La Coordination rurale, deuxième syndicat agricole, a également vivement réagi dans un communiqué : « L’agriculture n’est rien pour eux [les juges du Conseil constitutionnel] par rapport à l’environnement. Les 400 000 agriculteurs ne sont rien par rapport à 2 millions de pétitionnaires. (…) Peu importe pour eux si les standards sanitaires, sociaux et environnementaux des produits étrangers que nous consommerons demain sont largement inférieurs à ceux imposés à l’agriculture française », ajoute la Coordination rurale, appelant à « favoriser les produits français ».

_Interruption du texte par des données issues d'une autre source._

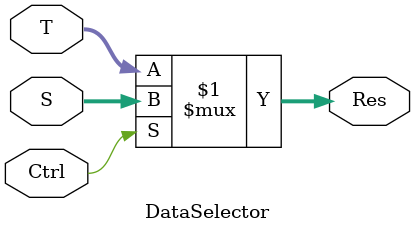
<source format=v>
`timescale 1ns / 1ps
module DataSelector(
    input [31:0] S,
    input [31:0] T,
    input Ctrl,
    output [31:0] Res
    );
	 
assign Res = Ctrl ? S : T;


endmodule

</source>
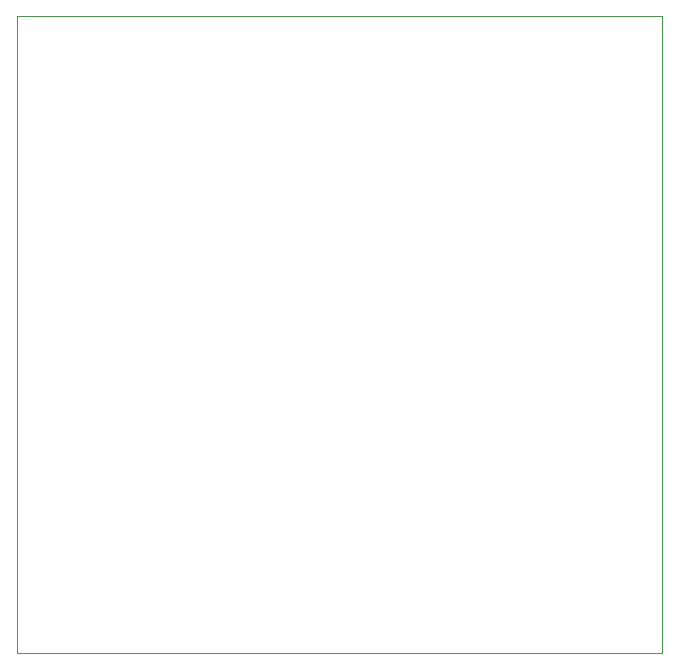
<source format=gm1>
G04 #@! TF.GenerationSoftware,KiCad,Pcbnew,7.0.11+dfsg-1build4*
G04 #@! TF.CreationDate,2026-01-27T20:44:15-05:00*
G04 #@! TF.ProjectId,Overdrive-01-KoT,4f766572-6472-4697-9665-2d30312d4b6f,rev?*
G04 #@! TF.SameCoordinates,Original*
G04 #@! TF.FileFunction,Profile,NP*
%FSLAX46Y46*%
G04 Gerber Fmt 4.6, Leading zero omitted, Abs format (unit mm)*
G04 Created by KiCad (PCBNEW 7.0.11+dfsg-1build4) date 2026-01-27 20:44:15*
%MOMM*%
%LPD*%
G01*
G04 APERTURE LIST*
G04 #@! TA.AperFunction,Profile*
%ADD10C,0.100000*%
G04 #@! TD*
G04 APERTURE END LIST*
D10*
X92075000Y-117475000D02*
X92075000Y-63500000D01*
X146685000Y-63500000D02*
X146685000Y-117475000D01*
X92075000Y-63500000D02*
X146685000Y-63500000D01*
X146685000Y-117475000D02*
X92075000Y-117475000D01*
M02*

</source>
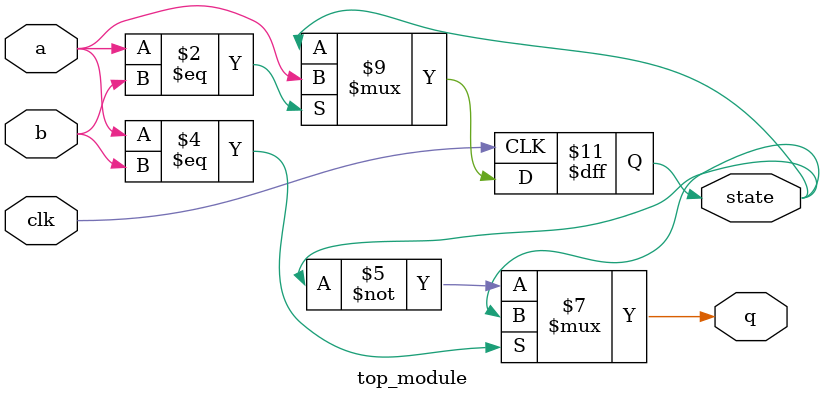
<source format=v>
module top_module (
    input clk,
    input a,
    input b,
    output q,
    output reg state  );

    always @ (posedge clk)
        begin
            if (a == b)
                state <= a;
        end
    
    always @ (*)
        begin
            if (a == b)
                q = state;
            else
                q = ~state;
        end
endmodule

</source>
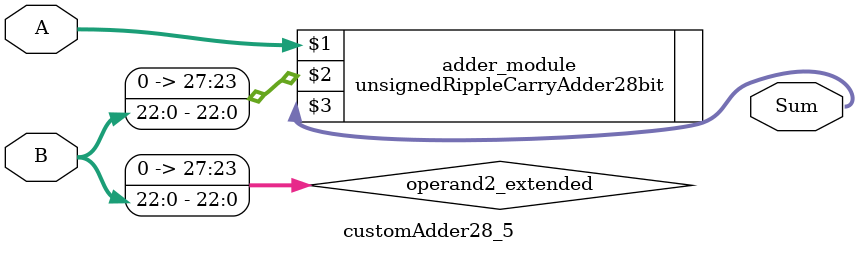
<source format=v>

module customAdder28_5(
                    input [27 : 0] A,
                    input [22 : 0] B,
                    
                    output [28 : 0] Sum
            );

    wire [27 : 0] operand2_extended;
    
    assign operand2_extended =  {5'b0, B};
    
    unsignedRippleCarryAdder28bit adder_module(
        A,
        operand2_extended,
        Sum
    );
    
endmodule
        
</source>
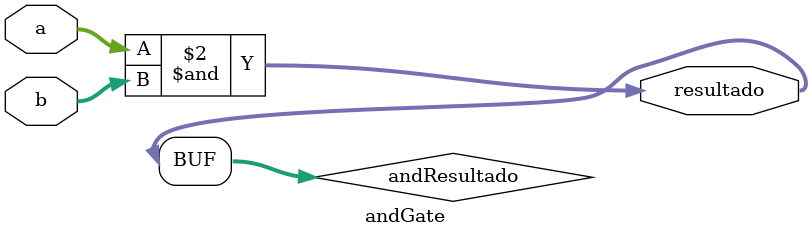
<source format=sv>
module andGate #(parameter N = 3)(input logic [N-1:0] a, b, output logic [N-1:0] resultado);

    logic [N-1:0] andResultado;

    always_comb begin
        andResultado <=  a & b;
    end

    assign resultado = andResultado;

endmodule 
</source>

En revanche, la Confédération paysanne, troisième syndicat agricole, a salué une « victoire d’étape », appelant à « continuer de mettre la pression pour obtenir une réorientation des politiques agricoles ». « On espère que la mobilisation ne s’éteindra pas », a déclaré Stéphane Galais, porte-parole du syndicat qui défend une « réelle » transition agroécologique, à l’AFP, devant le Conseil constitutionnel, à Paris.
Commentaire : Léon Chambeaud
C’est peu de dire que cette décision était attendue ! Et elle ne manquera pas d’être discutée, commentée, contestée ou applaudie…
Mais il reste 3 points majeurs que j’aimerais partager, en mettant en avant une logique de santé publique:
- d’une part, le fait de ne pas autoriser la réintroduction d’un produit néfaste pour l’environnement et notamment pour les abeilles (sentinelles de nos vulnérabilités) , mais qui pose de graves questions sur la santé humaine est une victoire et surtout c’est la reconnaissance de l’avancée du concept one health qui commence à passer dans le droit. Ainsi la santé publique doit avancer et changer d’échelle pour mieux expliquer ce concept d’une seule santé, aux côtés d’autres secteurs de la science.
- d’autre part, on ne peut se satisfaire que le reste de l’Europe continue à employer l’acetamipride et mette ainsi en danger une large portion du territoire et de la population européenne. Comment ne pas penser au Nutriscore, que l’Europe n’est pas capable d’assumer ? Nous devons construire une véritable Europe de la santé publique et le chemin est parsemé d’embûches et de lobbies néfastes…
- enfin, on ne peut se satisfaire que ce débat, nécessaire, tourne à l’affrontement entre celles et ceux qui prennent son de la terre et de nos aliments et celles et ceux qui prennent soin de la santé et de nos environnements. Pour le bien de la planète, il faut définir une nouvelle trajectoire qui permette sinon de réconcilier les deux camps, du moins d’installer un debat approfondi et respectueux.
Les pouvoirs publics sont-ils prêts à entamer une telle démarche ? En tous les cas la santé publique se doit de la réclamer.